Hope my answers were satisfactory. Please let me know if you have any further questions.
[1] Brandow, R., Mitze, K., & Rau, L. F. (1995). Automatic condensation of electronic publications by sentence selection. Information Processing & Management, 31(5), 675-685.
[2] Wasson, M. (1998, August). Using leading text for news summaries: Evaluation results and implications for commercial summarization applications. In Proceedings of the 36th Annual Meeting of the Association for Computational Linguistics and 17th International Conference on Computational Linguistics-Volume 2 (pp. 1364-1368). Association for Computational Linguistics.
Very good job. It is good to see how BERT performs in brand-new tasks. I just have a few questions:
1. I’m interested in the fact that heavily truncating the article does not have an impact. This can be a task-specific behavior. Can you please indicate, based on which task you came up with that conclusion?
2. Regarding task 3, are the dictionaries you generated across the labels mutually exclusive, or you allowed some overlap?
3. How would you spot the location of the propaganda technique? Did you assume it is used over the whole sentence?
Thank you very much for your questions.
Regarding questions 2 and 3:
2) We have allowed overlaps among dictionaries, yet each dictionary has its own weight for a given keyword based on the term frequency. So, even if a keyword found in a given sentence is included in multiple dictionaries, its contribution to each label types` score will be unique (with high probability).
3) We have assumed it is used over the whole sentence. Our initial explorations for trying to detect the fragment boundaries showed that this simplification gives the best results with this approach. Yet, we believe that a similar approach for learning the frequently occurring words in the fragment boundaries for each label type can improve the results.
Please let me know if you have any other questions regarding task 3 🙂
Dear Ramybaly,
You can refer to my answer to the 5th question of Preslav’s comment for your first question.
Thanks
It is admirable that you’ve put efforts on solving the three tasks rather than focusing on a single one. Even though the report is concise it presents clearly major results.
Hi guys. Good work and nice article. I have a concern.
You mention that you have been using (roughly) this same model for other news-related tasks. Also that you neglected to perform any tuning on this task and instead opted for taking advantage of your previous experience. In order to make this as self contained as possible, it would be nice to explain what the other is and what you did about it (tuning, decisions). I hope you have included this in your video.
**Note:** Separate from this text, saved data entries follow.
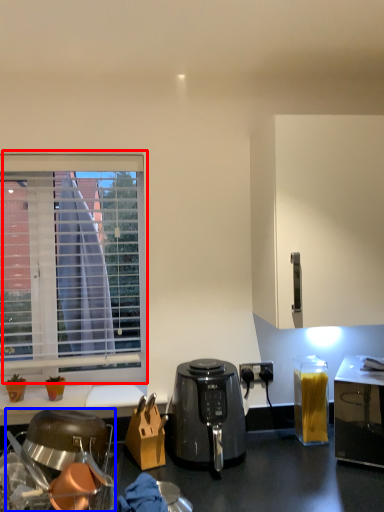
Question: Among these objects, which one is farthest to the camera, window (highlighted by a red box) or kitchen appliance (highlighted by a blue box)?

Choices:
 (A) window
 (B) kitchen appliance

Answer: (A)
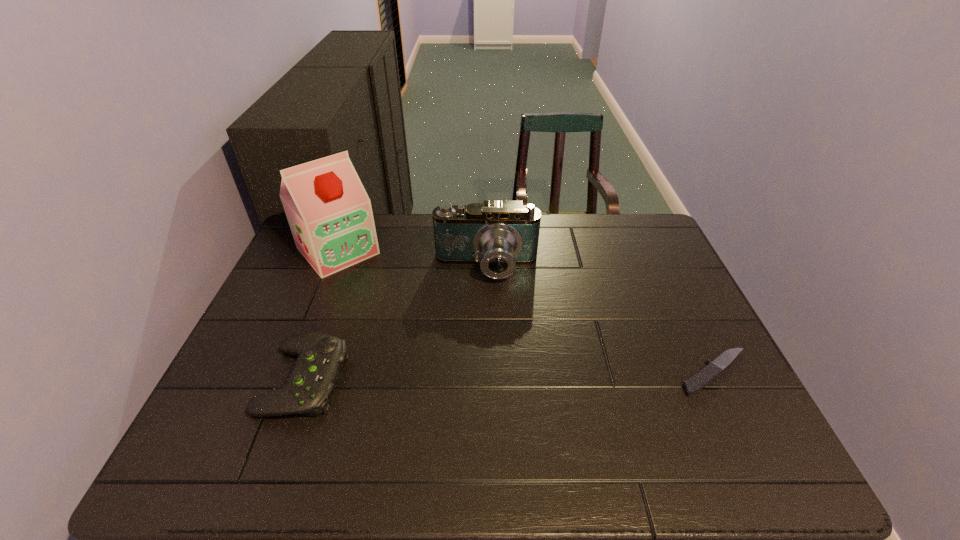
This screenshot has height=540, width=960. I want to click on control, so click(316, 371).

Find the location of `the rightmost object`. the rightmost object is located at coordinates (701, 379).

Locate an element on the screen. The image size is (960, 540). steak knife is located at coordinates (701, 379).

Locate an element on the screen. the tallest object is located at coordinates (330, 216).

Find the location of a particular element. The height and width of the screenshot is (540, 960). the third shortest object is located at coordinates coord(499,235).

At what (x,y) coordinates should I click in order to perform the action: click on camcorder. Please return your answer as a coordinate pair (x, y). Looking at the image, I should click on (499, 235).

This screenshot has height=540, width=960. What are the coordinates of `blank area located on the right of the second shortest object` in the screenshot? It's located at (374, 380).

What are the coordinates of `vacant region located on the left of the rightmost object` in the screenshot? It's located at (517, 373).

At what (x,y) coordinates should I click in order to perform the action: click on free space located with the cap open on the tallest object. Please return your answer as a coordinate pair (x, y). This screenshot has width=960, height=540. Looking at the image, I should click on (367, 282).

In order to click on vacant position located 0.190m with the cap open on the tallest object in this screenshot , I will do `click(390, 307)`.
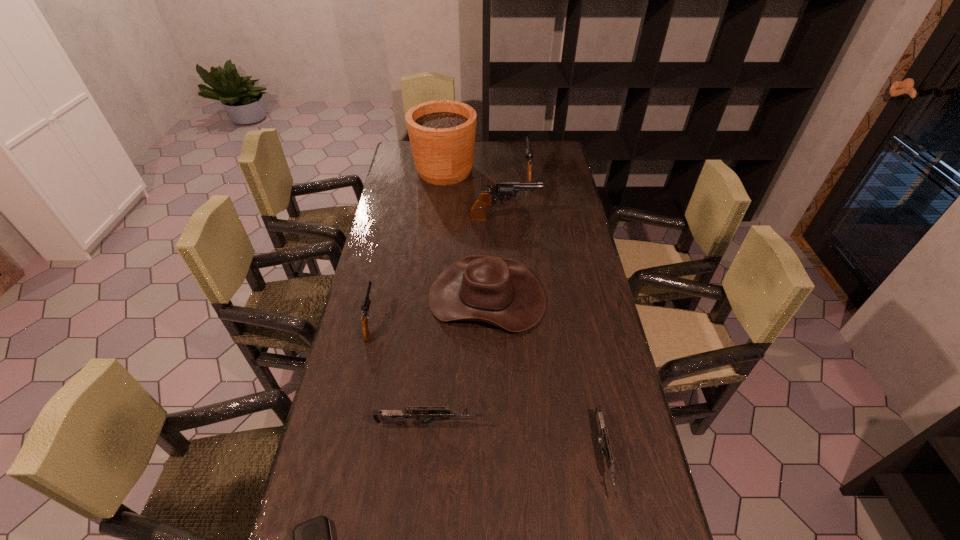
Where is `free region at the far right corner of the desktop`? The width and height of the screenshot is (960, 540). free region at the far right corner of the desktop is located at coordinates (531, 145).

I want to click on vacant space that is in between the fourth shortest object and the bigger grey gun, so click(x=399, y=373).

At what (x,y) coordinates should I click in order to perform the action: click on free space between the rightmost object and the bigger grey gun. Please return your answer as a coordinate pair (x, y). Looking at the image, I should click on click(516, 440).

Locate an element on the screen. The height and width of the screenshot is (540, 960). free spot between the right grey gun and the third tallest gun is located at coordinates (488, 389).

I want to click on vacant space that is in between the third nearest gun and the cowboy hat, so click(x=429, y=310).

The height and width of the screenshot is (540, 960). I want to click on vacant space that's between the farthest black gun and the tallest object, so click(486, 173).

Identify which object is located as the fourth nearest to the seventh shortest object. Please provide its 2D coordinates. Your answer should be formatted as a tuple, i.e. [(x, y)], where the tuple contains the x and y coordinates of a point satisfying the conditions above.

[(366, 301)]

Identify which object is the fourth nearest to the flowerpot. Please provide its 2D coordinates. Your answer should be formatted as a tuple, i.e. [(x, y)], where the tuple contains the x and y coordinates of a point satisfying the conditions above.

[(366, 301)]

At what (x,y) coordinates should I click in order to perform the action: click on the closest gun to the remote control. Please return your answer as a coordinate pair (x, y). This screenshot has height=540, width=960. Looking at the image, I should click on (420, 413).

Locate which gun ranks second in proximity to the flowerpot. Please provide its 2D coordinates. Your answer should be formatted as a tuple, i.e. [(x, y)], where the tuple contains the x and y coordinates of a point satisfying the conditions above.

[(528, 152)]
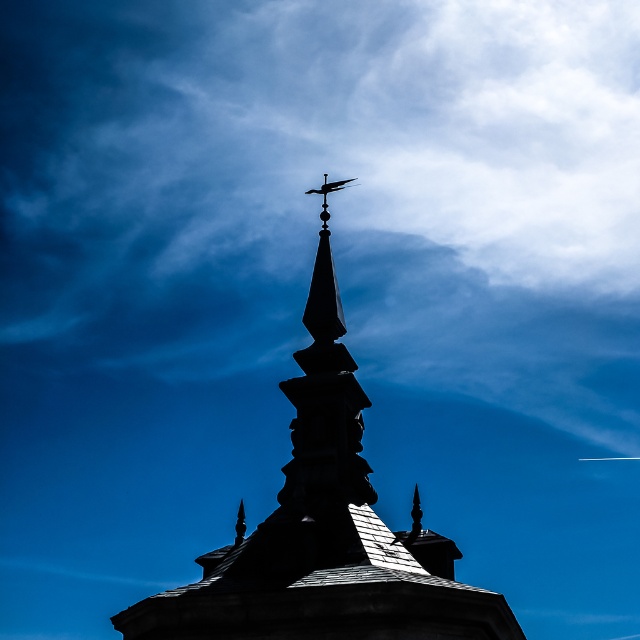
Question: Is blue sky at upper center bigger than black matte weather vane at upper center?

Choices:
 (A) yes
 (B) no

Answer: (A)

Question: Based on their relative distances, which object is nearer to the silhouette stone tower at center?

Choices:
 (A) black matte weather vane at upper center
 (B) blue sky at upper center

Answer: (A)

Question: Estimate the real-world distances between objects in this image. Which object is farther from the silhouette stone tower at center?

Choices:
 (A) black matte weather vane at upper center
 (B) blue sky at upper center

Answer: (B)

Question: Which point is closer to the camera?

Choices:
 (A) silhouette stone tower at center
 (B) black matte weather vane at upper center

Answer: (A)

Question: Considering the relative positions of silhouette stone tower at center and black matte weather vane at upper center in the image provided, where is silhouette stone tower at center located with respect to black matte weather vane at upper center?

Choices:
 (A) right
 (B) left

Answer: (B)

Question: Can you confirm if blue sky at upper center is positioned to the left of silhouette stone tower at center?

Choices:
 (A) yes
 (B) no

Answer: (B)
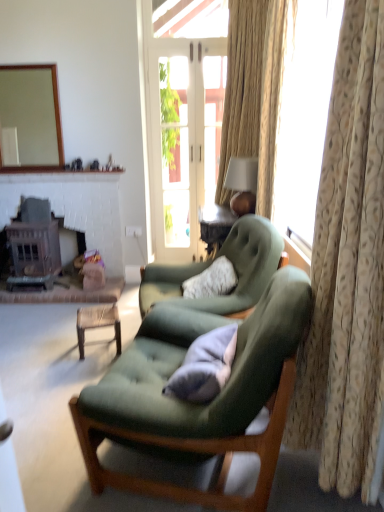
Question: Is velvet green armchair at center, arranged as the 2th chair when viewed from the front, thinner than soft gray cushion at center?

Choices:
 (A) yes
 (B) no

Answer: (B)

Question: Does velvet green armchair at center, marked as the first chair in a back-to-front arrangement, have a lesser height compared to soft gray cushion at center?

Choices:
 (A) yes
 (B) no

Answer: (B)

Question: Does velvet green armchair at center, arranged as the 2th chair when viewed from the front, appear on the right side of soft gray cushion at center?

Choices:
 (A) yes
 (B) no

Answer: (A)

Question: From a real-world perspective, does velvet green armchair at center, marked as the first chair in a back-to-front arrangement, stand above soft gray cushion at center?

Choices:
 (A) no
 (B) yes

Answer: (A)

Question: Is velvet green armchair at center, arranged as the 2th chair when viewed from the front, at the left side of soft gray cushion at center?

Choices:
 (A) no
 (B) yes

Answer: (A)

Question: Is white plastic power outlet at center taller or shorter than velvet green armchair at center, arranged as the 2th chair when viewed from the front?

Choices:
 (A) short
 (B) tall

Answer: (A)

Question: Considering the positions of point (127, 231) and point (190, 269), is point (127, 231) closer or farther from the camera than point (190, 269)?

Choices:
 (A) closer
 (B) farther

Answer: (B)

Question: From the image's perspective, is white plastic power outlet at center positioned above or below velvet green armchair at center, arranged as the 2th chair when viewed from the front?

Choices:
 (A) below
 (B) above

Answer: (B)

Question: From a real-world perspective, is white plastic power outlet at center above or below velvet green armchair at center, marked as the first chair in a back-to-front arrangement?

Choices:
 (A) above
 (B) below

Answer: (A)

Question: Is point (200, 120) positioned closer to the camera than point (332, 222)?

Choices:
 (A) farther
 (B) closer

Answer: (A)

Question: From their relative heights in the image, would you say clear glass door at center is taller or shorter than beige floral fabric curtain at right, which is counted as the second curtain, starting from the back?

Choices:
 (A) tall
 (B) short

Answer: (A)

Question: Is clear glass door at center in front of or behind beige floral fabric curtain at right, positioned as the 1th curtain in front-to-back order, in the image?

Choices:
 (A) front
 (B) behind

Answer: (B)

Question: Is clear glass door at center inside the boundaries of beige floral fabric curtain at right, which is counted as the second curtain, starting from the back, or outside?

Choices:
 (A) outside
 (B) inside

Answer: (A)

Question: In terms of height, does velvet green armchair at center, marked as the first chair in a back-to-front arrangement, look taller or shorter compared to matte brown lampshade at upper right?

Choices:
 (A) tall
 (B) short

Answer: (A)

Question: Considering the positions of velvet green armchair at center, marked as the first chair in a back-to-front arrangement, and matte brown lampshade at upper right in the image, is velvet green armchair at center, marked as the first chair in a back-to-front arrangement, wider or thinner than matte brown lampshade at upper right?

Choices:
 (A) thin
 (B) wide

Answer: (B)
Hi Alberto, thanks for the comment.
Let me be more explicit about how we facilitated BERT base models. We did not use the same model we created in our previous work. We started by using the base BERT models, which are trained on only two unsupervised tasks that are more or less context detection or facilitation. This is all. The rest is all fine-tuned for this task. The experience we used is about some configuration/parameter that we think works for classification tasks and the news domain when we use this paradigm. Like an SVM model, if you have some experience with it, you mostly know which hyperparameters to optimize in creating a new model for a new task. In order words, we do not do full hyperparameter search for all possible parameters of a machine learning algorithm in cases we know or have experience with that algorithm, domain, or task. Given that the time was limited and deep learning models require a lot of time to be created, the options we could explore remained unfortunately limited. But, it does not mean that nothing was done. You can see all steps of this hard work in the Github repository. Unfortunately, the video is too short as well for explaining details of our submissions for three tasks. Please let us know if you think we should improve this article or provide more details during the live panel discussion.
An additional point as a response to BERT vs. other algorithms: We have been experimenting with other algorithms such as LSTM, SVM, and Random Forests for tackling classification tasks as well. However, in all our experiments, BERT has outperformed the rest.
Nice work!